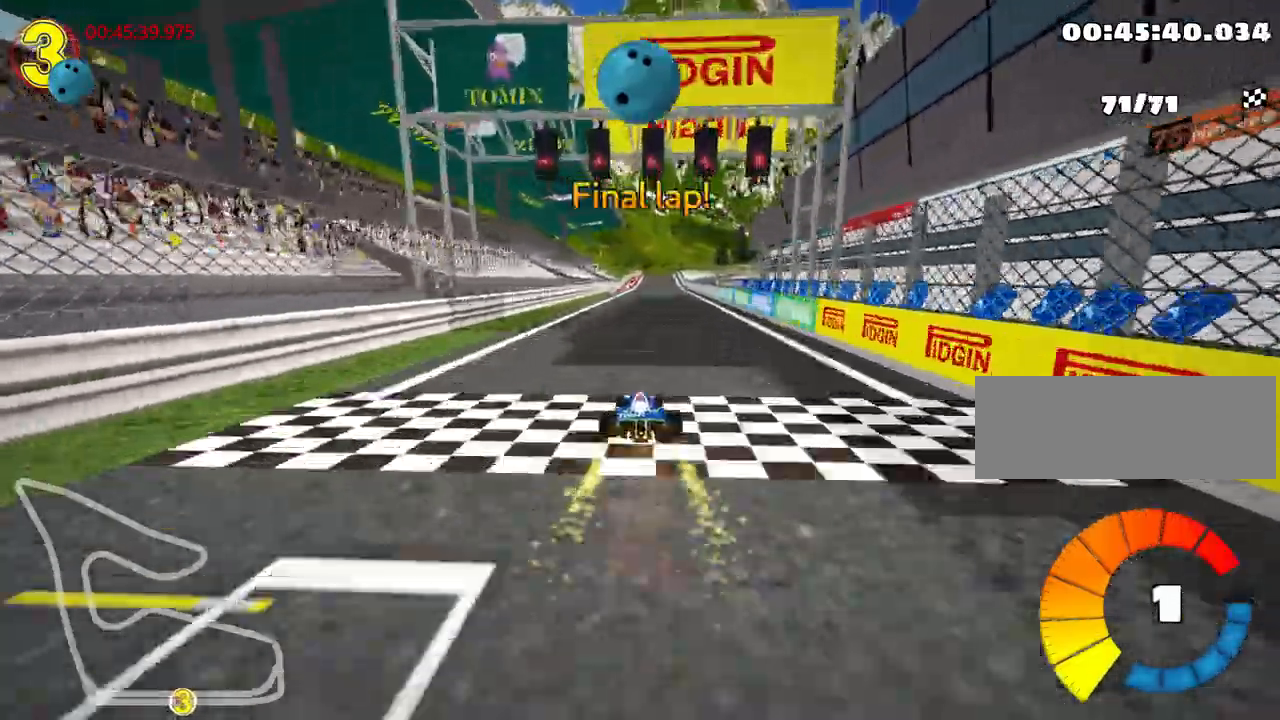
{"keys": ["up"], "events": [[217, "right", "down"], [400, "right", "up"]]}
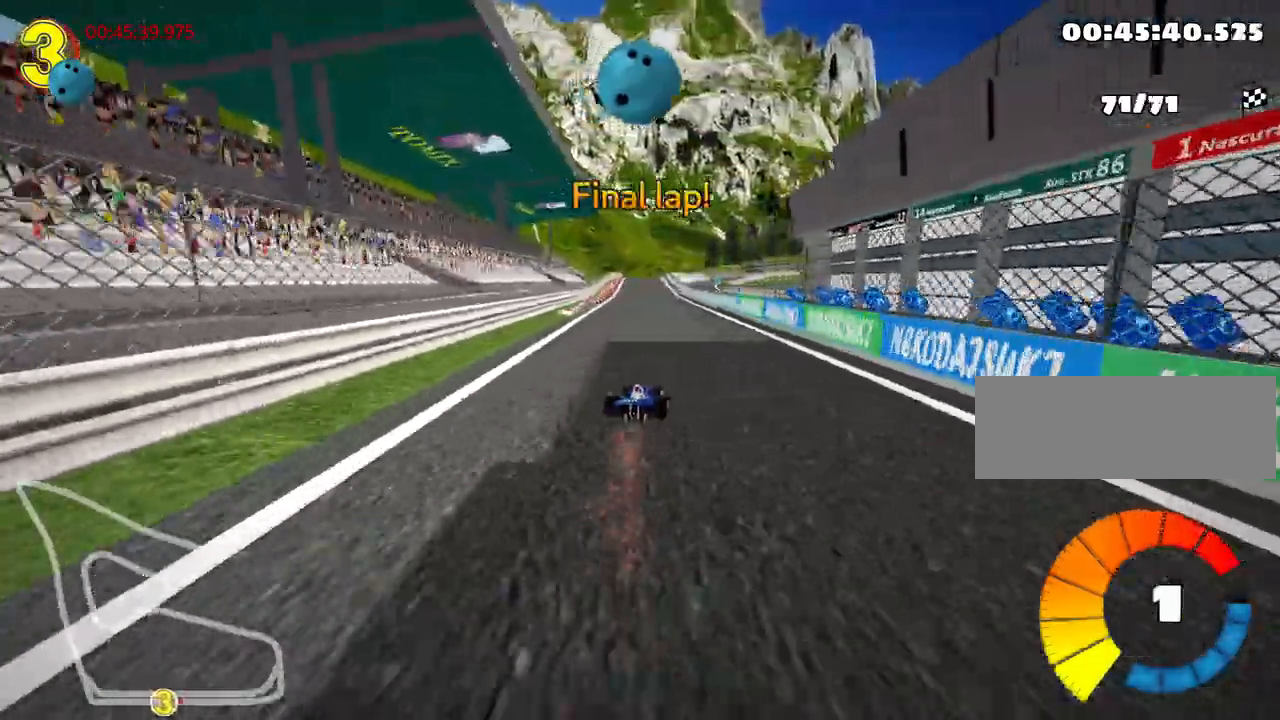
{"keys": ["left", "nitro", "up"], "events": [[333, "left", "down"], [417, "nitro", "down"]]}
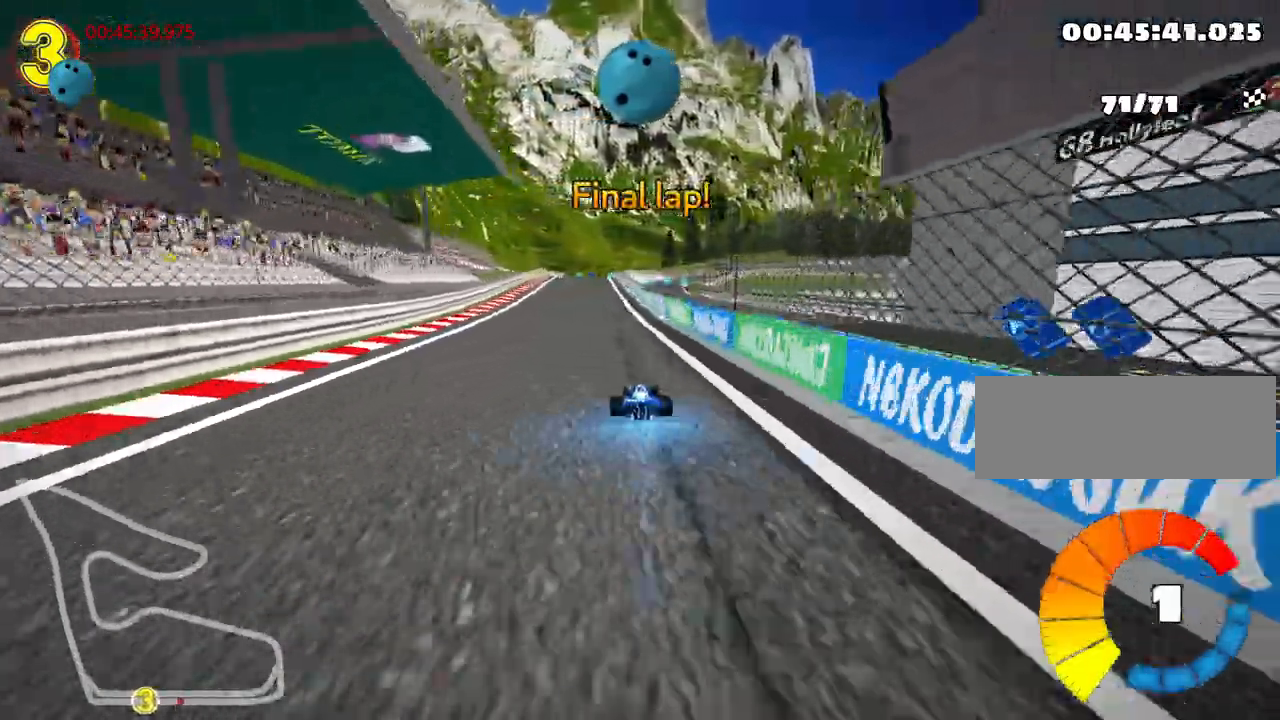
{"keys": ["left", "skid", "up"], "events": [[67, "nitro", "up"], [217, "left", "up"], [250, "skid", "down"], [283, "right", "down"], [433, "right", "up"], [467, "left", "down"]]}
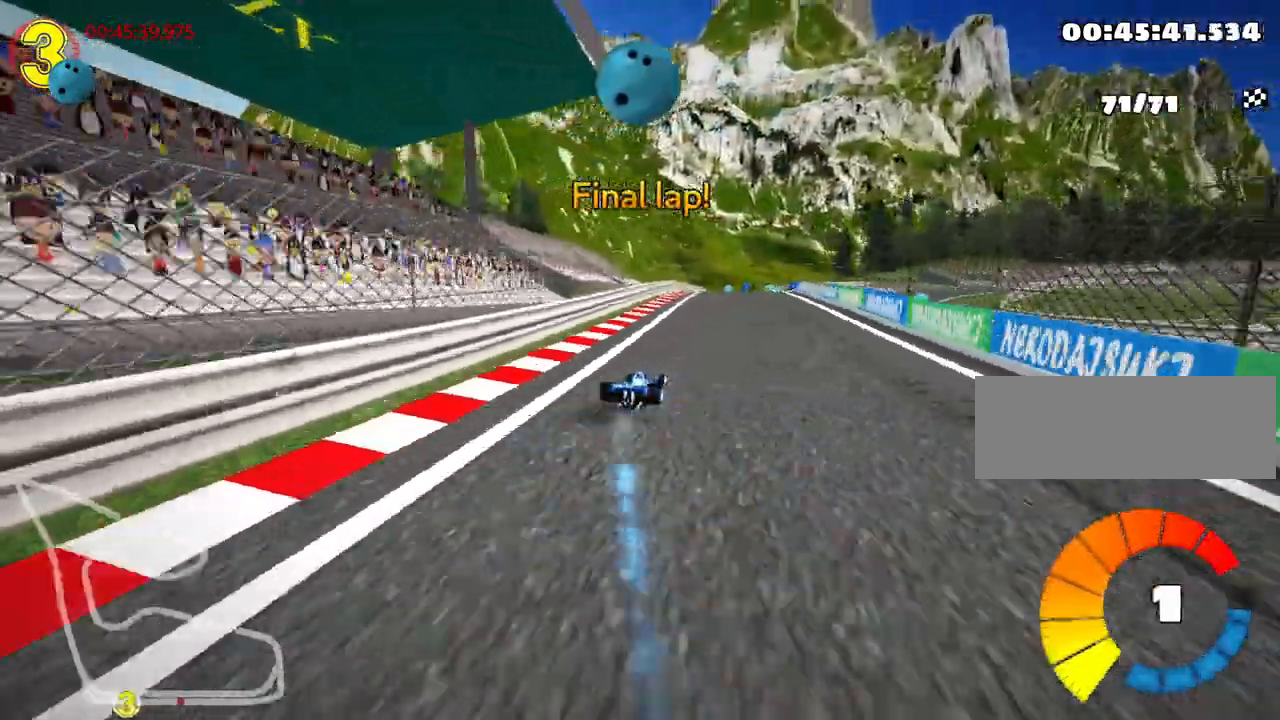
{"keys": ["left", "skid", "up"], "events": [[150, "left", "up"], [167, "right", "down"], [350, "left", "down"], [417, "right", "up"]]}
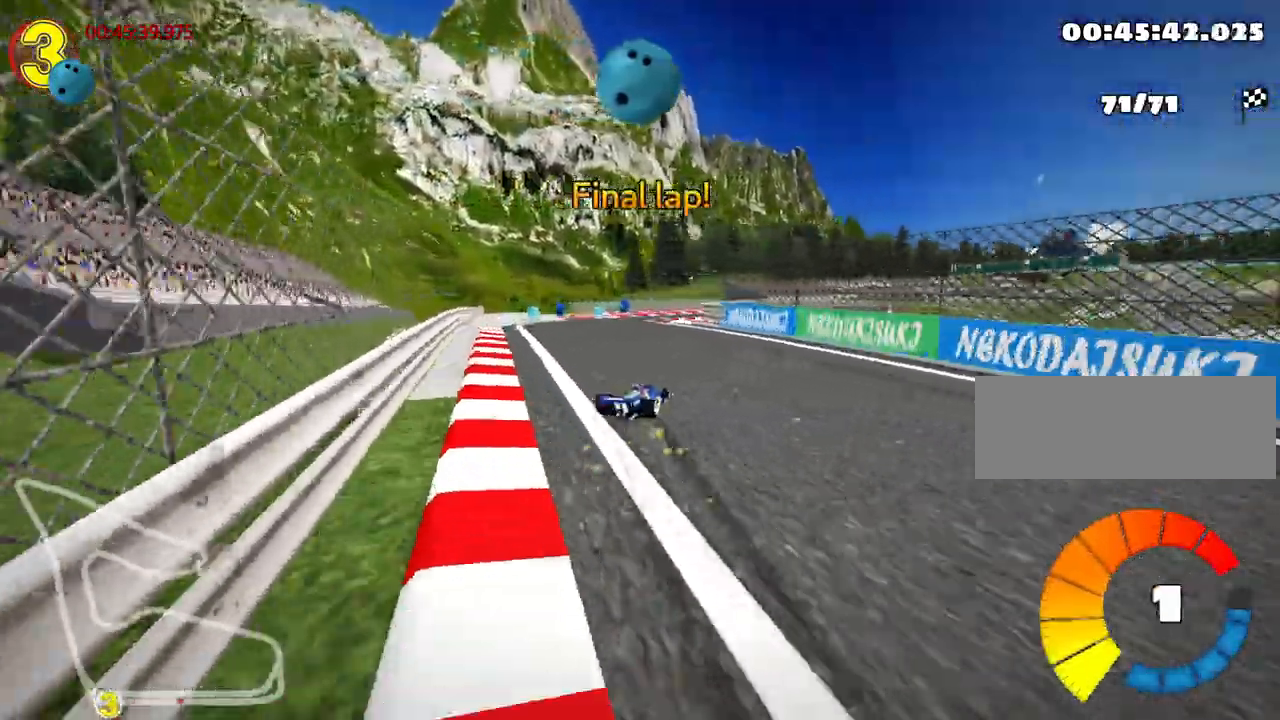
{"keys": ["up"], "events": [[50, "right", "down"], [100, "left", "up"], [317, "nitro", "down"], [333, "skid", "up"], [400, "right", "up"], [450, "nitro", "up"]]}
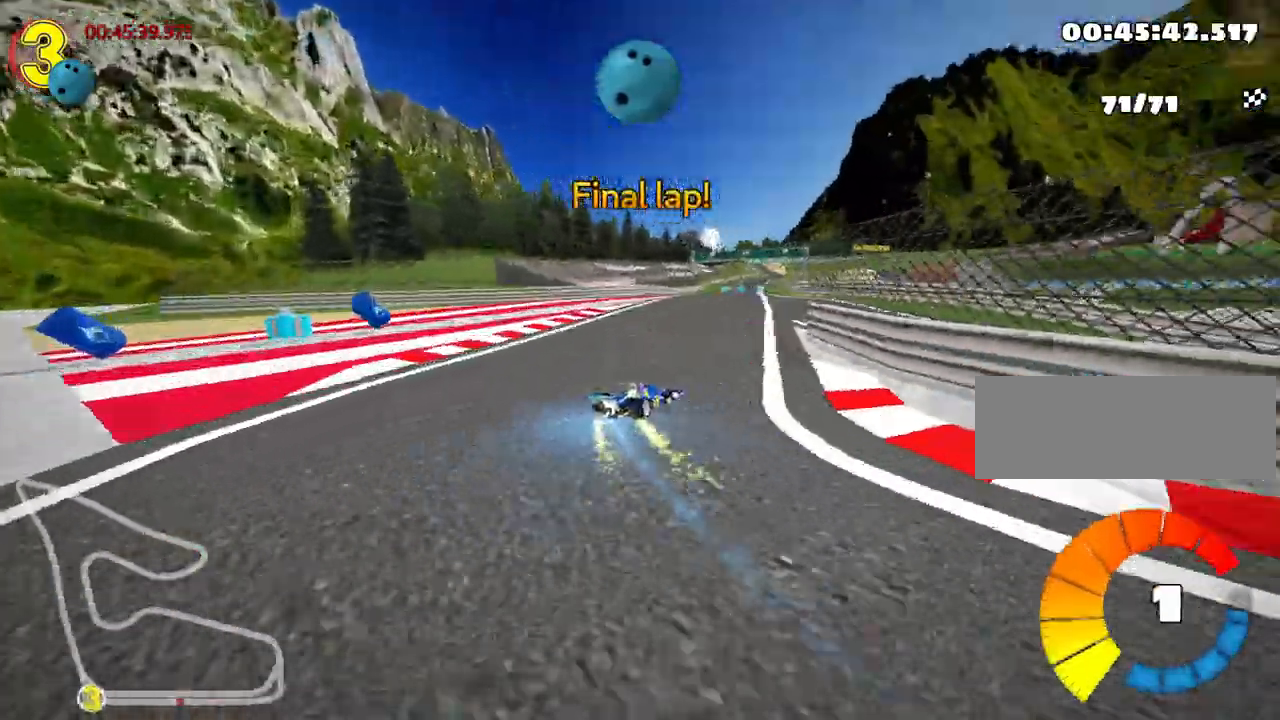
{"keys": ["left", "up"], "events": [[467, "left", "down"]]}
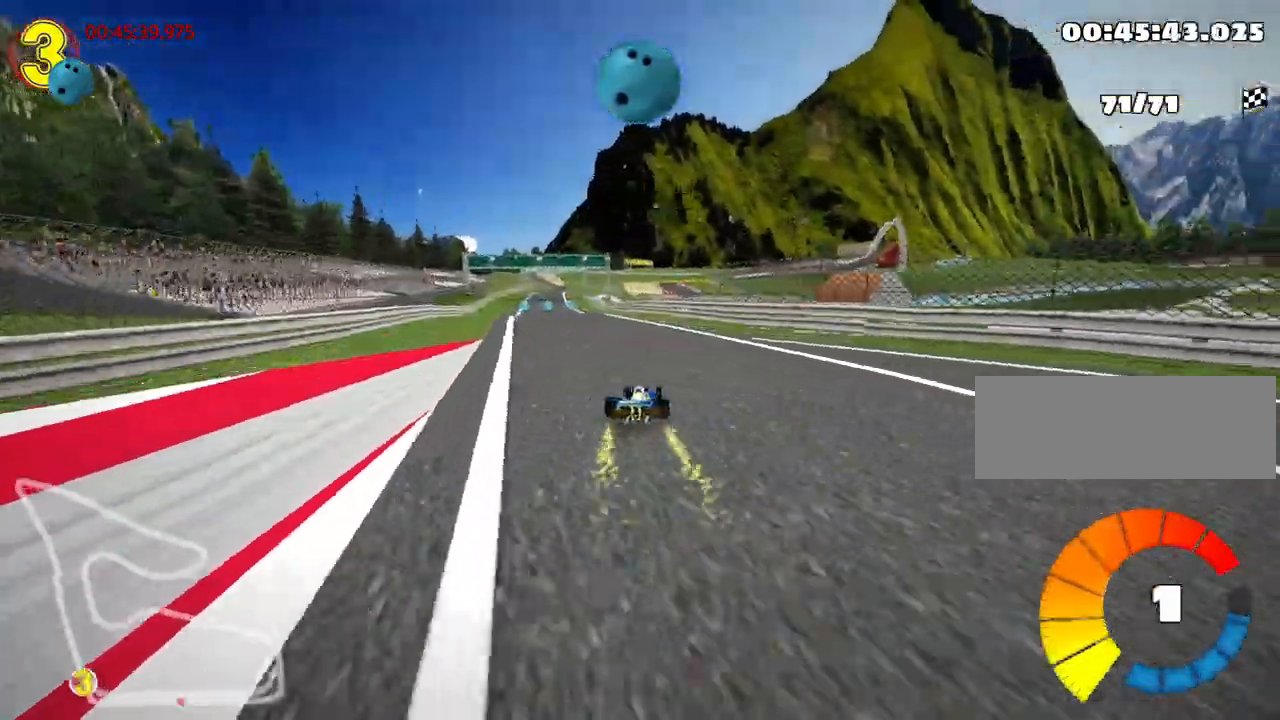
{"keys": ["skid", "up"], "events": [[467, "left", "up"], [483, "skid", "down"]]}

═══

With the pictures removed, please retype each record exactly.

{"keys": ["up"], "events": [[217, "right", "down"], [400, "right", "up"]]}
{"keys": ["left", "nitro", "up"], "events": [[333, "left", "down"], [417, "nitro", "down"]]}
{"keys": ["left", "skid", "up"], "events": [[67, "nitro", "up"], [217, "left", "up"], [250, "skid", "down"], [283, "right", "down"], [433, "right", "up"], [467, "left", "down"]]}
{"keys": ["left", "skid", "up"], "events": [[150, "left", "up"], [167, "right", "down"], [350, "left", "down"], [417, "right", "up"]]}
{"keys": ["up"], "events": [[50, "right", "down"], [100, "left", "up"], [317, "nitro", "down"], [333, "skid", "up"], [400, "right", "up"], [450, "nitro", "up"]]}
{"keys": ["left", "up"], "events": [[467, "left", "down"]]}
{"keys": ["skid", "up"], "events": [[467, "left", "up"], [483, "skid", "down"]]}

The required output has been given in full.